▶ [ОТРЫВОК СО СТРАНИЦЫ]:
++++++

Изменения, произведенные в надписях на гробе для превращения его из женского в фараоновский, обнаруживают значительное сходство с произведенными в надписях усадьбы солнца на юге новой столицы.

После переделки видоизмененные надписи в усадьбе выглядели следующим образом (составлено на основании ряда обломков; переделанные места подчеркнуты):

"Властитель добрый, возлюбленный Йота, царь (и) государь, живущий правдою, владыка обеих земель Нефр-шепр-рэ Ва-н-рэ... Дочь царя от Гутробы его], возлюбленная его. Ми-йот" или

"Властитель добрый, единственный для Рэ, царь (и) государь, живущий правдой, владыка обеих земель Нефр-шепр-рэ Ва-н-рэ, кому дано жить вечно... Дочь царева Ми-йот".

По остаткам прежних начертаний в надписях из усадьбы Б. Ганн так восстанавливал первоначальный облик переделанного титла[122]:

"Жена... большая царя (и) государя, живущего правдою, владыки обеих земель Нефр- шепр-рэ Ва-н-рэ, (такого-то)... Нефр-нефре-йот Нефр-эт — жива она вечно вековечно!" (подчеркнуты места, впоследствии переделанные). [136]

Первоначальные титла переделывались в усадьбе солнца двумя в корне различными способами, из которых один живо напоминает приемы, примененные при переделке надписей на гробе. Начало титла заменялось при этом способе теми или иными обозначениями фараона, причем на первом месте оказывалось наименование "властитель добрый", точь в точь как в большинстве надписей на гробе. Следующую затем часть титла не трогали. Легко убедиться, что она в точности совпадала с началом неизмененных частей титл на гробе (А, В, С, D, Е и F). В отличие от последних, примыкавшие к кольцу выражения подвергались в усадьбе замене. Что за кольцом было обозначение фараона, видно из определенного члена мужского рода. На гробе наименование "отрок добрый Йота живого" вводилось этим же членом, но следовало ли за ним упомянутое наименование в усадьбе — оставалось неизвестным.

Остатки знаков, различимые после знака утки, не все подходят к "отрок добрый". При переработке слова после кольца царя заменялись многолетием: "кому дано жить", "кому дано жить вечно". Завершавшие прежнее титло предполагаемые имя и многолетие заменялись званиями и именем старшей дочери Амен-хотпа IV царевны Ми-йот. Прием и в этом случае оставался тем же, что и в большинстве надписей на гробе: первоначальное имя заменялось новым именем, только в усадьбе то было имя Ми-йот, а в надписях на гробе — имя ее отца. Поскольку его первое кольцо уже имелось в предшествующих частях надписей, добавляли его второе кольцо.

++++++

▶ [ПРЕДОСТАВЛЕННЫЙ МАТЕРИАЛ]:
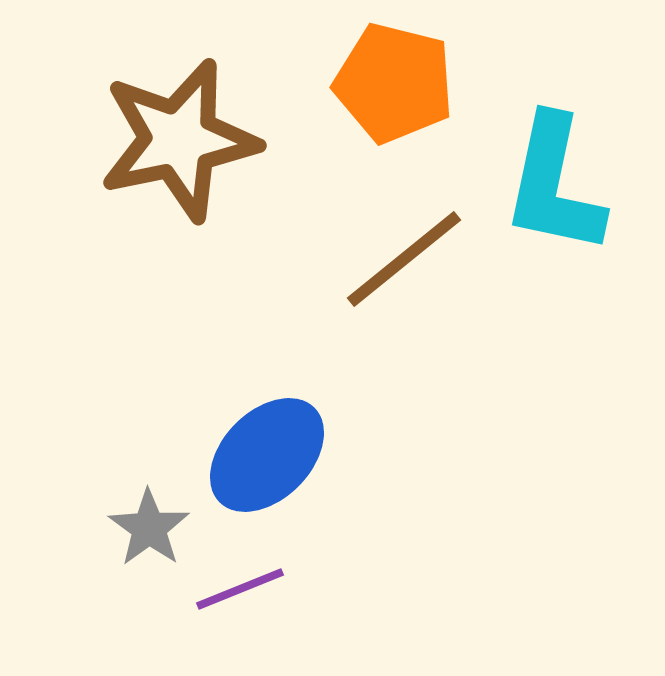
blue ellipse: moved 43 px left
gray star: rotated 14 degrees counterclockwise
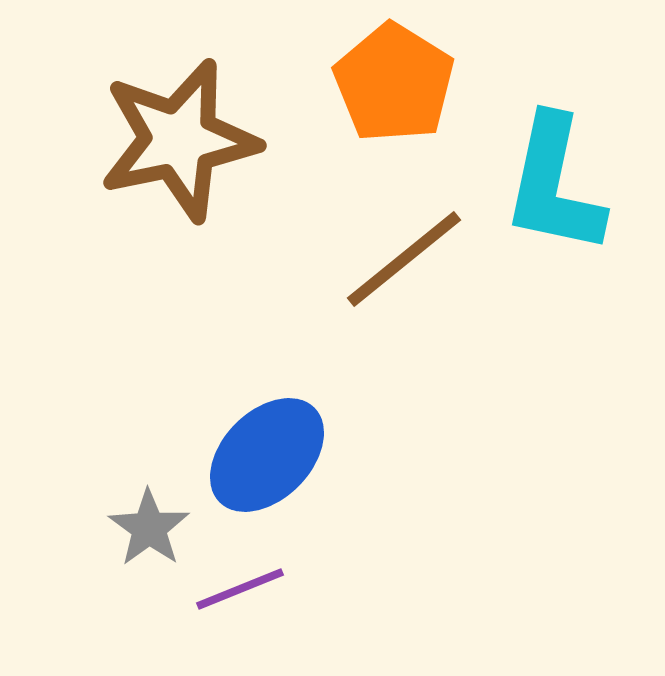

++++++

▶ [ЗАДАНИЕ]: Перепишите фрагмент отрывка о переделке надписей, который начинается словами «Изменения, произведенные в» и заканчивается словами «юге новой столицы.», заменив «значительное сходство» на «большое сходство».

▶ [ПИСЬМЕННЫЙ ОТВЕТ]:
Изменения, произведенные в надписях на гробе для превращения его из женского в фараоновский, обнаруживают большое сходство с произведенными в надписях усадьбы солнца на юге новой столицы.